Problem statement: Starting with the line that contains "for backward compatibility." and stopping after the line that contains "[Task B: Attach", return each line below exactly as written, with no others.

Record set START

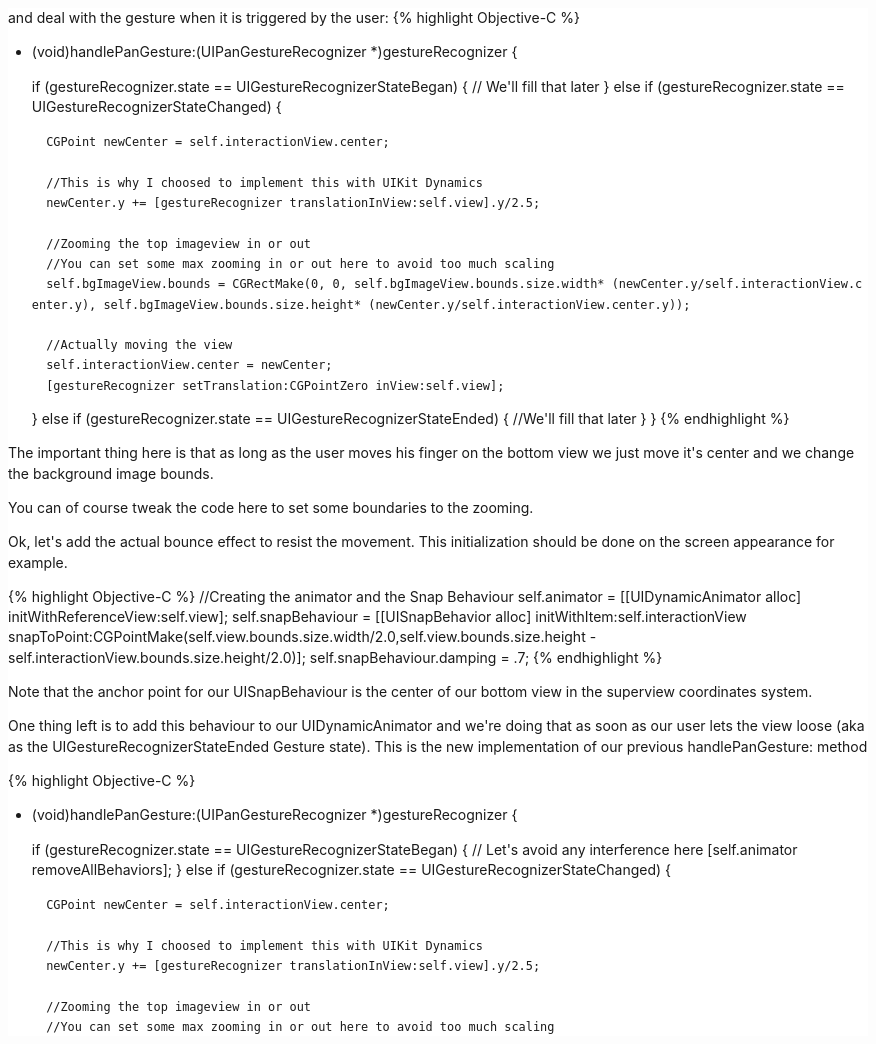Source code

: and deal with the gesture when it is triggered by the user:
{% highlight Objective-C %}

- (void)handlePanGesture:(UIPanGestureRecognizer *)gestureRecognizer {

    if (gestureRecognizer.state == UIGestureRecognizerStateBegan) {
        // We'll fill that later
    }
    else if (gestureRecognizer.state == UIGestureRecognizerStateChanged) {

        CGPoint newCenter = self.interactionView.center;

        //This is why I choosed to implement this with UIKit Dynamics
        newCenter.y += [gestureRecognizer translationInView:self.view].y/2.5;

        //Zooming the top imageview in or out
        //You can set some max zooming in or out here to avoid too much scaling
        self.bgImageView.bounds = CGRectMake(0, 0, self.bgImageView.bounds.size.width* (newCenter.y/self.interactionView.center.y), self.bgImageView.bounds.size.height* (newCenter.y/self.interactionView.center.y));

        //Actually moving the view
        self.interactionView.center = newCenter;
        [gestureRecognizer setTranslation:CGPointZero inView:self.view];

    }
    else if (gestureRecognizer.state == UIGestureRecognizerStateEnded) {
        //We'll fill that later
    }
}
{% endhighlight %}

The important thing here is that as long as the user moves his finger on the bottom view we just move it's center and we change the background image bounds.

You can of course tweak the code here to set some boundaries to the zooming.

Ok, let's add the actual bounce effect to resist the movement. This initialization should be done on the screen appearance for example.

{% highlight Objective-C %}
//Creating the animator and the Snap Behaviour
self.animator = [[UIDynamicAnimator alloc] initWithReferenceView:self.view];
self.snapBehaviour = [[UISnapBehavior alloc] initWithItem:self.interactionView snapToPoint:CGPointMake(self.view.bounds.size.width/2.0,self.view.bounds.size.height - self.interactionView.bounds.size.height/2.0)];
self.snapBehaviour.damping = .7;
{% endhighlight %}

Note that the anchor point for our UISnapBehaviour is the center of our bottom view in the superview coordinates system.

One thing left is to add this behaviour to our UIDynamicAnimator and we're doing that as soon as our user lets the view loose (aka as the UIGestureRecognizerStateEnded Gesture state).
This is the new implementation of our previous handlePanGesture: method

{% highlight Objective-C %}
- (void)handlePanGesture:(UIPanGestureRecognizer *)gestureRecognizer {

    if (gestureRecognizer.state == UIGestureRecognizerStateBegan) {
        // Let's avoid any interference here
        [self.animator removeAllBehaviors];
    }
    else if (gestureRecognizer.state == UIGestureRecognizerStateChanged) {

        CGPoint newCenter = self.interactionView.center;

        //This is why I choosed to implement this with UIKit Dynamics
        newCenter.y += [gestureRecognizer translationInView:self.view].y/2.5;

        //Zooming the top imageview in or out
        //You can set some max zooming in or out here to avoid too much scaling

Record set END
Record set START

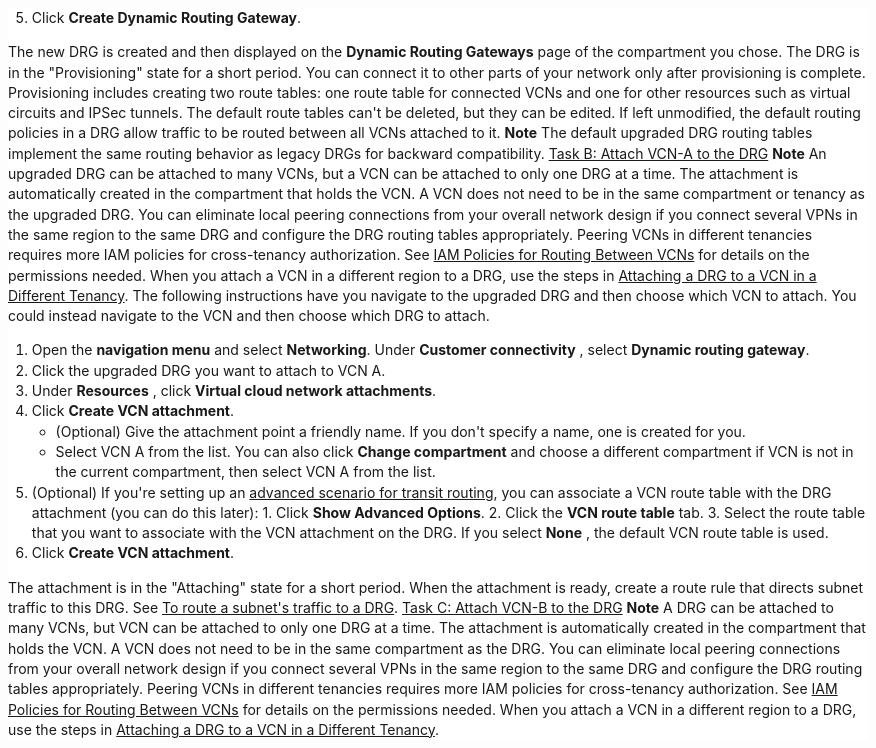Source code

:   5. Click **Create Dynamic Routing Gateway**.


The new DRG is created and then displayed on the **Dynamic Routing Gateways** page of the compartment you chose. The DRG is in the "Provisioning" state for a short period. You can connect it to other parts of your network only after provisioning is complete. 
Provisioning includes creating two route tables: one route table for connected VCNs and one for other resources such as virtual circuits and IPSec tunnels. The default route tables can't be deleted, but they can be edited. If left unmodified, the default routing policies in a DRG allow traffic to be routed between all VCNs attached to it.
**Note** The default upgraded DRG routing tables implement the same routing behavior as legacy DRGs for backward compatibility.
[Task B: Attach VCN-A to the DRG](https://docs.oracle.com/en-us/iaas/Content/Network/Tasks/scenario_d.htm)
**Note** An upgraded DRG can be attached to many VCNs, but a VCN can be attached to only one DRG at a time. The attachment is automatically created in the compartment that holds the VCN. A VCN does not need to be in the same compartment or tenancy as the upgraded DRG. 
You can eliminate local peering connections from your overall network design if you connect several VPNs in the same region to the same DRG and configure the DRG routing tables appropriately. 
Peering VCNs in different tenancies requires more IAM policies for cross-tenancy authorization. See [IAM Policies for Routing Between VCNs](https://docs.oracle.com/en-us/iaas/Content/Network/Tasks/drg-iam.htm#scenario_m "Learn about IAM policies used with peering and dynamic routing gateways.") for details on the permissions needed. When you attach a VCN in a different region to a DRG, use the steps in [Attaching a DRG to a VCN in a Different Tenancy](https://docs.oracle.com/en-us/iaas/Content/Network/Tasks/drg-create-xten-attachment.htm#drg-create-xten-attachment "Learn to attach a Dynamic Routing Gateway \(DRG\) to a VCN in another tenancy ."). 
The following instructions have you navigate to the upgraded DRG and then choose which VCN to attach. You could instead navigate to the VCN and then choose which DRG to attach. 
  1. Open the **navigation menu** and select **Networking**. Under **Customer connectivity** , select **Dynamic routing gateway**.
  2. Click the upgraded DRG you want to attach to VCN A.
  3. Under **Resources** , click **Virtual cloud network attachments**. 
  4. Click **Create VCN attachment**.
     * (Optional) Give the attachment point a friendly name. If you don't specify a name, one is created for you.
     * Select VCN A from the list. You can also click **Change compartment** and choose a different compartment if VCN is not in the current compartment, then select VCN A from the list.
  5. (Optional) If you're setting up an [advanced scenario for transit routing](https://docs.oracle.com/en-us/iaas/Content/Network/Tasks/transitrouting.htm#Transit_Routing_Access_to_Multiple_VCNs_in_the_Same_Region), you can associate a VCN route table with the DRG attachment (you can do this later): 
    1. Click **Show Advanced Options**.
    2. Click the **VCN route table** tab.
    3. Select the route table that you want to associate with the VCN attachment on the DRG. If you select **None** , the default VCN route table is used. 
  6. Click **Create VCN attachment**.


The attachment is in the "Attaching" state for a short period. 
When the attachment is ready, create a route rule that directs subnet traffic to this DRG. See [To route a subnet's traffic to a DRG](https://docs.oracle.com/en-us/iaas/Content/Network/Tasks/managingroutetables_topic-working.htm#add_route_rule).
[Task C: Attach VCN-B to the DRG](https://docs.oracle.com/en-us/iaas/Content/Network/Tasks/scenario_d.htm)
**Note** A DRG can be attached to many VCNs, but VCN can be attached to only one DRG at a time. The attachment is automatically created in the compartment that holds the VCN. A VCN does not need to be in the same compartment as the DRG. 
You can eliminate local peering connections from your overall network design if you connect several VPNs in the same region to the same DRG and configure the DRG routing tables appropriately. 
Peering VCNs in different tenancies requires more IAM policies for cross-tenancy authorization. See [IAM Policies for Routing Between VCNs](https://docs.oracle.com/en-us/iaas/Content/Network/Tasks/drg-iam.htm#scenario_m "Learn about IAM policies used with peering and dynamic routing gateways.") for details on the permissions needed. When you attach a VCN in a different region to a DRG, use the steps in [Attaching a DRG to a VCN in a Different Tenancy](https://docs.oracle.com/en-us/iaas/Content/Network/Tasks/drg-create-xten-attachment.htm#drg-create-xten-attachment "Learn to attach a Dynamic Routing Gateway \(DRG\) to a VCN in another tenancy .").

Record set END

Response to the task:
**Note** The default upgraded DRG routing tables implement the same routing behavior as legacy DRGs for backward compatibility.
[Task B: Attach VCN-A to the DRG](https://docs.oracle.com/en-us/iaas/Content/Network/Tasks/scenario_d.htm)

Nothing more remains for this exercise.